MEDIA snapshot
Name: Sue Alexander Ash
Position: VP/MD, The Media Company, Toronto
Hometown: Toronto
Fave snack: popcorn, not chips
Fave flavour: sour cream & onion
Professional turn-on: innovation and creativity in media plans that are strategically relevant for the brand and the target consumer
MEDIA snapshot
Name: Debbie Hoover
Position: account director, The Media Company, Toronto
Hometown: Winnipeg
Popcorn history: used to eat popcorn as an entire meal while working at a cinema during high school
Fave flavour: lots of butter
Key to pulling off ‘Orville Time’: bribing the traffic people with lots of free popcorn because they’re dealing with a nightmare
You know the Pavlovian response that compels folks to follow their noses to the microwave whenever they smell freshly popped popcorn? Hold that thought. Now, for those in the Toronto area, do you remember those Buffalo News messages that used to come on TV every night saying: ‘It’s 11 o’clock, do you know where your children are?’
Got it? Well, smoosh the two elements together and you have the genesis of what can only be called a pioneering concept concocted during a day-long brainstorming blitz about innovative ways to promote Orville Redenbacher popcorn.
The idea was a humdinger whose only drawback was that it seemed undoable, says Sue Alexander Ash, VP/MD at Toronto’s The Media Company, who participated in the session along with her account director, Debbie Hoover, client reps and creatives from Toronto’s Draft Worldwide.
‘We thought, wouldn’t it be fabulous if we could actually own a specific time on the TV schedule – ideally 9 p.m. because that’s when the dishes are done, the kids are in bed and the parents relax – and brand it as Orville snack time?
‘We talked about whether we really needed a 15- or 30-second sell to do that and the answer was no. All we really needed was to build frequency in logo and brand recognition with an ultra-simple message because everyone instantly ‘gets’ popcorn. That’s when we realized that all it would take is a five-second spot, appearing at the exact same time every night, saying something like, ‘It’s 9:00. It’s Orville time.”
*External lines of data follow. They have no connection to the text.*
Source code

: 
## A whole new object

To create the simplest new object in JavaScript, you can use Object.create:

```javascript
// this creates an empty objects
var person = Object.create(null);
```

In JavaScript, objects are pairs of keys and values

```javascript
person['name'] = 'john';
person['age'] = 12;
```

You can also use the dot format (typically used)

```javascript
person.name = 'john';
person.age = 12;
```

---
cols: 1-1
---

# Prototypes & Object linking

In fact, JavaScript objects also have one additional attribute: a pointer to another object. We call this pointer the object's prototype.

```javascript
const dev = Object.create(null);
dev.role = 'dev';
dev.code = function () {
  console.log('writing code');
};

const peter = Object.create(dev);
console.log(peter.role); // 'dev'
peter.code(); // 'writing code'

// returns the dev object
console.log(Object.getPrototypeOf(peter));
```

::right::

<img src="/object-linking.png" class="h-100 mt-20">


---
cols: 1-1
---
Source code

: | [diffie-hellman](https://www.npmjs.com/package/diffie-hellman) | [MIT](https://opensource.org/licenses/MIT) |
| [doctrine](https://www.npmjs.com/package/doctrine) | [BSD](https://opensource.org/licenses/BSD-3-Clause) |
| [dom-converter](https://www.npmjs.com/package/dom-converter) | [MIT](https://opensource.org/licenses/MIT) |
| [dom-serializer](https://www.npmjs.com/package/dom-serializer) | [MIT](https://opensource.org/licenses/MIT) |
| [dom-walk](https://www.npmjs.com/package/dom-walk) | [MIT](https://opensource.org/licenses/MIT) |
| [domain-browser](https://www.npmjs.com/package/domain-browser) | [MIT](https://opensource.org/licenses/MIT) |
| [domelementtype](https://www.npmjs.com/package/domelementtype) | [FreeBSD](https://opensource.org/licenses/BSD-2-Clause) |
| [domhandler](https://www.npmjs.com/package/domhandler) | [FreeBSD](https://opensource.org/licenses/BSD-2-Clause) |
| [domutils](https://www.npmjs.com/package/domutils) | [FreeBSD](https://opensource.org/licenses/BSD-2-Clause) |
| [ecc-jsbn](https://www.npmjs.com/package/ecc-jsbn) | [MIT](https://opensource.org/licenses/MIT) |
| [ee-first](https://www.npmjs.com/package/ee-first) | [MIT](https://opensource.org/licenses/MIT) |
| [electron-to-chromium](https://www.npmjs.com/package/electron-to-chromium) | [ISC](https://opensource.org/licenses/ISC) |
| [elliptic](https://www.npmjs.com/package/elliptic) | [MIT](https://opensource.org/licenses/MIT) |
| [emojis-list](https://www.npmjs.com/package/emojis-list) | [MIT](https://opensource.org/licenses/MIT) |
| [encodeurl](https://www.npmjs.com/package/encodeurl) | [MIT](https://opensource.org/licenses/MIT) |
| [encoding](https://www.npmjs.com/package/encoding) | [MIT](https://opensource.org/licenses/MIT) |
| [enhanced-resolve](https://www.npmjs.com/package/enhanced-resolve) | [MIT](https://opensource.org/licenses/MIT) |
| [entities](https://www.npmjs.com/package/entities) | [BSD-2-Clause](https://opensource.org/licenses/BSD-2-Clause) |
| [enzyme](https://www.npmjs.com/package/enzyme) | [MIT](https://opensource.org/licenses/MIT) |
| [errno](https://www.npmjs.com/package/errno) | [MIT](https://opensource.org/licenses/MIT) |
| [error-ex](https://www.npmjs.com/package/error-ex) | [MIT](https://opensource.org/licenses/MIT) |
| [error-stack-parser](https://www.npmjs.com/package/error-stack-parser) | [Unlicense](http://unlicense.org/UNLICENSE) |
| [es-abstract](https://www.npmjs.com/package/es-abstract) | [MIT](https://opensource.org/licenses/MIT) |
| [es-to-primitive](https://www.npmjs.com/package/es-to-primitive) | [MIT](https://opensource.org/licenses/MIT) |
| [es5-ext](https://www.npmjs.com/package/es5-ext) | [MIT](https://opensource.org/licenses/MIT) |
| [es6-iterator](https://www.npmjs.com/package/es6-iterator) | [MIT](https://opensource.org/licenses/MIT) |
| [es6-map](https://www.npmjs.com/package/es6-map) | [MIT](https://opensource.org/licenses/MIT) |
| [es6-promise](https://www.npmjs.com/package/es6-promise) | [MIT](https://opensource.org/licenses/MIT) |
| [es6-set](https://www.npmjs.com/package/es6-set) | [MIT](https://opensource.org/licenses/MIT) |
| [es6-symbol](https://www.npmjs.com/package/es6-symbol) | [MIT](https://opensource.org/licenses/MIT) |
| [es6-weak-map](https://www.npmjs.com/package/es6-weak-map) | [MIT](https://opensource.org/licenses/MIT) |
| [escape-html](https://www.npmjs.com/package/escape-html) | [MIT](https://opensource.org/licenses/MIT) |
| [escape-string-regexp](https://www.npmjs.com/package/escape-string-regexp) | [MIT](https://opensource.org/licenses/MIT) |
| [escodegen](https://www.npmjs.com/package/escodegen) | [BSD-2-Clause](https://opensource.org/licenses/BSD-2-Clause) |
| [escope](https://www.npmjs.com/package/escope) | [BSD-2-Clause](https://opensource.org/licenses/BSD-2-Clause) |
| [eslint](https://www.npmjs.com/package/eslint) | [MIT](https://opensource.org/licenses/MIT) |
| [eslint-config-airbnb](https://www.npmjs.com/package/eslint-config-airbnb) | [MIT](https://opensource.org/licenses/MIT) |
Brilliant. But the problem, says Hoover, was that such brevity was unheard of for anything other than sponsorship announcements accompanied by full-length commercials within a program. Not only that, but CRTC licenses don’t provide for five-second spots.
Nevertheless, when Ash and Hoover sat down with CanWest Global account exec Christopher Hedges, they came up with a solution: simply extend the spots to seven seconds by tacking station promos on at the end.
The result of the exercise, which is simplicity itself, began running on Global and CH channels in five major markets (Vancouver, Calgary, Edmonton, Toronto, Montreal) last fall, with all spots running as close to 9 p.m. on the dot as inventory availability allows.
There are two executions, each beginning with a black screen. Then ‘9:00’ appears bottom right. One spot resembles the digital read-out on a microwave oven and the other replaces the zeroes in 9:00 with corn kernels. In one version, the screen simply fills with exploding popcorn. In the other, a bag of popcorn is seen inside a microwave. It suddenly splits and spills out popcorn. In both versions, a second screen then appears with a large Orville Redenbacher logo and a station promo along the lines of: ‘We invite you to watch this CH program.’
‘The only thing that could make it better,’ quips Ash, ‘is if we could actually add smell-o-vision.’
Even without that redolent marvel, the ‘Orville Time’ campaign is a stand-out media buy that uses frequency and synchronicity as a subliminal seduction technique to train consumers to associate watching TV at a particular time with snacking on a specific product. And all this at a cost Ash declines to disclose, but estimates at ‘extending the time we’re buying, versus 15- or 30-second spots, by probably 3 to 1.’
No wonder rumour has it that the Orville team at the U.S. HQ of parent company ConAgra Grocery Products is considering following suit down south.